Sir Isaac Newton introduced three fundamental laws of motion in 1687, forming the foundational concepts of classical mechanics. These laws describe the relationship between a body and the forces acting upon it, explaining how objects move. The Second Law is the most practical for quantifying and understanding the mechanics of movement and change in motion.
The Simple Definition and Formula
Newton’s Second Law states that the acceleration of an object is directly proportional to the net force acting upon it and inversely proportional to its mass. This means that pushing an object harder speeds it up faster, but a heavier object speeds up slower when pushed with the same effort. The law is expressed by the algebraic equation: F = m a, where F is the net force, m is the mass, and a is the acceleration.
The term “net force” refers to the vector sum of all individual forces acting on the object. Since force and acceleration are vector quantities, they always point in the same direction. If the net force is zero, the object will not accelerate, which is consistent with the First Law of Motion.

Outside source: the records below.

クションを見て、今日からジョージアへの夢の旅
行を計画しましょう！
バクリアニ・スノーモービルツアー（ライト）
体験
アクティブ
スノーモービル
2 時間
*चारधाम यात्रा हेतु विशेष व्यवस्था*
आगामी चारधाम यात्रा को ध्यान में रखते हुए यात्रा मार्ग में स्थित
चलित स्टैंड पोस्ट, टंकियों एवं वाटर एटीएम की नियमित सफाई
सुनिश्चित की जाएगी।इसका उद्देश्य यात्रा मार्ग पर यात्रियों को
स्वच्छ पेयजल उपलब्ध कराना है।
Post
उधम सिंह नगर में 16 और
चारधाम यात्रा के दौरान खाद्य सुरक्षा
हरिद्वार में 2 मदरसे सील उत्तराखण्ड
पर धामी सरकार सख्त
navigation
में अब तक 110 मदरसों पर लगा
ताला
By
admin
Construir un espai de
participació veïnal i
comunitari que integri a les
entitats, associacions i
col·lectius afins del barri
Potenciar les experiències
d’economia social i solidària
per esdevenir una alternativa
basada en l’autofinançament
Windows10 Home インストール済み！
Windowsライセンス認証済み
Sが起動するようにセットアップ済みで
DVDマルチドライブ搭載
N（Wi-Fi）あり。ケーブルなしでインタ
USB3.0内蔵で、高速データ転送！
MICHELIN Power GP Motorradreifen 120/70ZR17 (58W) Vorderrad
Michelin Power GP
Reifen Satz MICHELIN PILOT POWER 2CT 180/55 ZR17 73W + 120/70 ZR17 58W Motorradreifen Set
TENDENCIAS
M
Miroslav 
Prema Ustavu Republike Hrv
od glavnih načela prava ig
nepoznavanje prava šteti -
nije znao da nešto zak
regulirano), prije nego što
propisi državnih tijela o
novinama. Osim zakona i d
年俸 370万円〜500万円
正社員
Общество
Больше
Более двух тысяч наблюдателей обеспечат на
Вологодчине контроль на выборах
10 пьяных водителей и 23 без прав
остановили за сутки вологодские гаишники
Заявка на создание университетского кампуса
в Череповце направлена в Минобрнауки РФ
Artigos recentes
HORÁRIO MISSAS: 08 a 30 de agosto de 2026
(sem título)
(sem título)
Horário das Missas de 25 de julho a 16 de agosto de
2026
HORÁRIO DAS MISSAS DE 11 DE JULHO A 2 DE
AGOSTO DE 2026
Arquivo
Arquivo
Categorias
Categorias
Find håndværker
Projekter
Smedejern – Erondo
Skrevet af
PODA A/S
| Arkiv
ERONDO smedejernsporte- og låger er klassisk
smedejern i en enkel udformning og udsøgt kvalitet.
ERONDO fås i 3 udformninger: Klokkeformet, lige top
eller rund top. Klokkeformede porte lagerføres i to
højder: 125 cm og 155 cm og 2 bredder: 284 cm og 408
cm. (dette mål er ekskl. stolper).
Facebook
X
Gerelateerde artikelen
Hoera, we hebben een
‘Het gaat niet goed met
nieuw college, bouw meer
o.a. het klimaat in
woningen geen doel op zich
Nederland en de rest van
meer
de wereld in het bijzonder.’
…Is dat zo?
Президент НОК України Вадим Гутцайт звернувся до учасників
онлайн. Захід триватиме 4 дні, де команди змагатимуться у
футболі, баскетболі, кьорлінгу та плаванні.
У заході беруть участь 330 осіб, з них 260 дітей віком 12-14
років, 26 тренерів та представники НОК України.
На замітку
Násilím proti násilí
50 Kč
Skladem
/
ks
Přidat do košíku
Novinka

Understanding the Variables
The formula F = m a relates three distinct physical quantities, each with a specific definition and unit of measurement.
Force (F)
Force is fundamentally a push or a pull exerted on an object. The standard unit for force is the newton (N), defined as the force necessary to accelerate a one-kilogram mass at a rate of one meter per second squared.
Mass (m)
Mass represents the amount of matter contained within an object and quantifies its resistance to a change in motion. It is measured using the standard unit of the kilogram (kg).
Acceleration (a)
Acceleration is the rate at which an object’s velocity changes over time. This change can involve speeding up, slowing down, or changing direction, and its standard unit is meters per second squared (m/s²).
Everyday Applications
The principles of the Second Law are at work in nearly every movement observed in daily life. Consider the difference between pushing an empty shopping cart and one filled with groceries. Applying the same force results in the empty cart accelerating much faster because its mass is significantly lower, demonstrating the inverse relationship between mass and acceleration.
The law also explains the design of vehicle safety features, such as airbags and crumple zones. In a car crash, the force experienced by a passenger is determined by their mass and the rate of deceleration. Engineers design these features to increase the time over which the car slows down, thereby reducing the large force applied to the occupants.
Throwing a ball illustrates the direct relationship between force and acceleration. A professional pitcher applies a much larger force to the ball than a child, resulting in greater acceleration and final speed.